- [Document segment]:
⟨
Alan Sepinwall wrote, "Well, damn. When a show has a pilot as terrific as FNL, the show usually takes a small step back in the next few weeks as the creators try to figure out how to sustain that quality without just repeating themselves. But I found this episode even more gripping and well-done than the pilot."

Brett Love of TV Squad wrote, "Overall, this was a pretty slow episode in terms of the overall story. Almost a calm before the storm. I think it was necessary to give the weight to the Street injury, and it did set everything up for next week. Things should really pick up when the Panthers play game two. I have no idea which way they are going to go with it. A loss will ratchet up the tension on both Eric and Matt, but I could see them going with a win where Matt is mostly relegated to giving Smash the ball." Television Without Pity gave the episode an "A–" grade.
⟩
Stored records:
⟨
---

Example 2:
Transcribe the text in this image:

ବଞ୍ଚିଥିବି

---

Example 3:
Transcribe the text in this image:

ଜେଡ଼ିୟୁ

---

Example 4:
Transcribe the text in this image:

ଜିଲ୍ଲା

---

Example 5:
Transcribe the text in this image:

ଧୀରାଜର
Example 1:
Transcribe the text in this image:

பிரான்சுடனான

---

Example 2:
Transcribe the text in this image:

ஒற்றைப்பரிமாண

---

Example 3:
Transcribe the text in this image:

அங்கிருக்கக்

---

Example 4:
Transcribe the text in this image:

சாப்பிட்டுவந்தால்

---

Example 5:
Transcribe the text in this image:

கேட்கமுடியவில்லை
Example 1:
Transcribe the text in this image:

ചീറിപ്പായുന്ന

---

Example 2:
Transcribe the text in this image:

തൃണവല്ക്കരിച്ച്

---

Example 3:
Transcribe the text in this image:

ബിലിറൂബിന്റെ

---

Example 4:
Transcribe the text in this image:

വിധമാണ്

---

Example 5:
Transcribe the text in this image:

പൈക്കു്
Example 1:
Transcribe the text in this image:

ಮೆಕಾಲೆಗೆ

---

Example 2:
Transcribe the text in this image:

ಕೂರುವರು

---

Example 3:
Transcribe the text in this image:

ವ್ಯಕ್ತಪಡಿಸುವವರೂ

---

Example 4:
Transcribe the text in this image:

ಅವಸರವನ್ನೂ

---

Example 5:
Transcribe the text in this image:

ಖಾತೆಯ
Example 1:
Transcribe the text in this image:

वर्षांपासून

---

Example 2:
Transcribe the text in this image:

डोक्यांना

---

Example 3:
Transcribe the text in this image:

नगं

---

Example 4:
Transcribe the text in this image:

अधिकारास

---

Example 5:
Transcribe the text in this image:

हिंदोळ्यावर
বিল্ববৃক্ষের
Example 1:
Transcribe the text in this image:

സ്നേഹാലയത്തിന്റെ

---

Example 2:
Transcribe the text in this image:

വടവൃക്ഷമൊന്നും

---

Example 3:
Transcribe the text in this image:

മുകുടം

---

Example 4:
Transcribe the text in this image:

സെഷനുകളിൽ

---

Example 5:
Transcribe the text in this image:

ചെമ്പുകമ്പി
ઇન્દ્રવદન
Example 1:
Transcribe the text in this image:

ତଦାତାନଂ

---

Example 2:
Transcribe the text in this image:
⟩
- [Written tasks]:
(a) Convert the word transcription data, from its first line up to and including the line that contains "বিল্ববৃক্ষের", into a JSON list of strings with one string per line, leaving out blank lines.
(b) Carry on the passage of critics' reactions to the episode from the point where it stops.

- [Solved tasks]:
(a)
[
  "---",
  "Example 2:",
  "Transcribe the text in this image:",
  "ବଞ୍ଚିଥିବି",
  "---",
  "Example 3:",
  "Transcribe the text in this image:",
  "ଜେଡ଼ିୟୁ",
  "---",
  "Example 4:",
  "Transcribe the text in this image:",
  "ଜିଲ୍ଲା",
  "---",
  "Example 5:",
  "Transcribe the text in this image:",
  "ଧୀରାଜର",
  "Example 1:",
  "Transcribe the text in this image:",
  "பிரான்சுடனான",
  "---",
  "Example 2:",
  "Transcribe the text in this image:",
  "ஒற்றைப்பரிமாண",
  "---",
  "Example 3:",
  "Transcribe the text in this image:",
  "அங்கிருக்கக்",
  "---",
  "Example 4:",
  "Transcribe the text in this image:",
  "சாப்பிட்டுவந்தால்",
  "---",
  "Example 5:",
  "Transcribe the text in this image:",
  "கேட்கமுடியவில்லை",
  "Example 1:",
  "Transcribe the text in this image:",
  "ചീറിപ്പായുന്ന",
  "---",
  "Example 2:",
  "Transcribe the text in this image:",
  "തൃണവല്ക്കരിച്ച്",
  "---",
  "Example 3:",
  "Transcribe the text in this image:",
  "ബിലിറൂബിന്റെ",
  "---",
  "Example 4:",
  "Transcribe the text in this image:",
  "വിധമാണ്",
  "---",
  "Example 5:",
  "Transcribe the text in this image:",
  "പൈക്കു്",
  "Example 1:",
  "Transcribe the text in this image:",
  "ಮೆಕಾಲೆಗೆ",
  "---",
  "Example 2:",
  "Transcribe the text in this image:",
  "ಕೂರುವರು",
  "---",
  "Example 3:",
  "Transcribe the text in this image:",
  "ವ್ಯಕ್ತಪಡಿಸುವವರೂ",
  "---",
  "Example 4:",
  "Transcribe the text in this image:",
  "ಅವಸರವನ್ನೂ",
  "---",
  "Example 5:",
  "Transcribe the text in this image:",
  "ಖಾತೆಯ",
  "Example 1:",
  "Transcribe the text in this image:",
  "वर्षांपासून",
  "---",
  "Example 2:",
  "Transcribe the text in this image:",
  "डोक्यांना",
  "---",
  "Example 3:",
  "Transcribe the text in this image:",
  "नगं",
  "---",
  "Example 4:",
  "Transcribe the text in this image:",
  "अधिकारास",
  "---",
  "Example 5:",
  "Transcribe the text in this image:",
  "हिंदोळ्यावर",
  "বিল্ববৃক্ষের"
]

(b)
In a more negative review, Colin Moriarty of IGN gave the episode a "mediocre" 5.0 out of 10 and wrote, "it quickly became clear this week when Friday Night Lights aired its second episode, entitled 'Eyes Wide Open,' that Friday Night Lights probably doesn't have a hell of a lot of time left to prove itself. There are problems. In fact, with this series very much still in its infancy, there's a plethora of them."

Kyle Chandler submitted this episode for consideration for Outstanding Lead Actor in a Drama Series at the 59th Primetime Emmy Awards.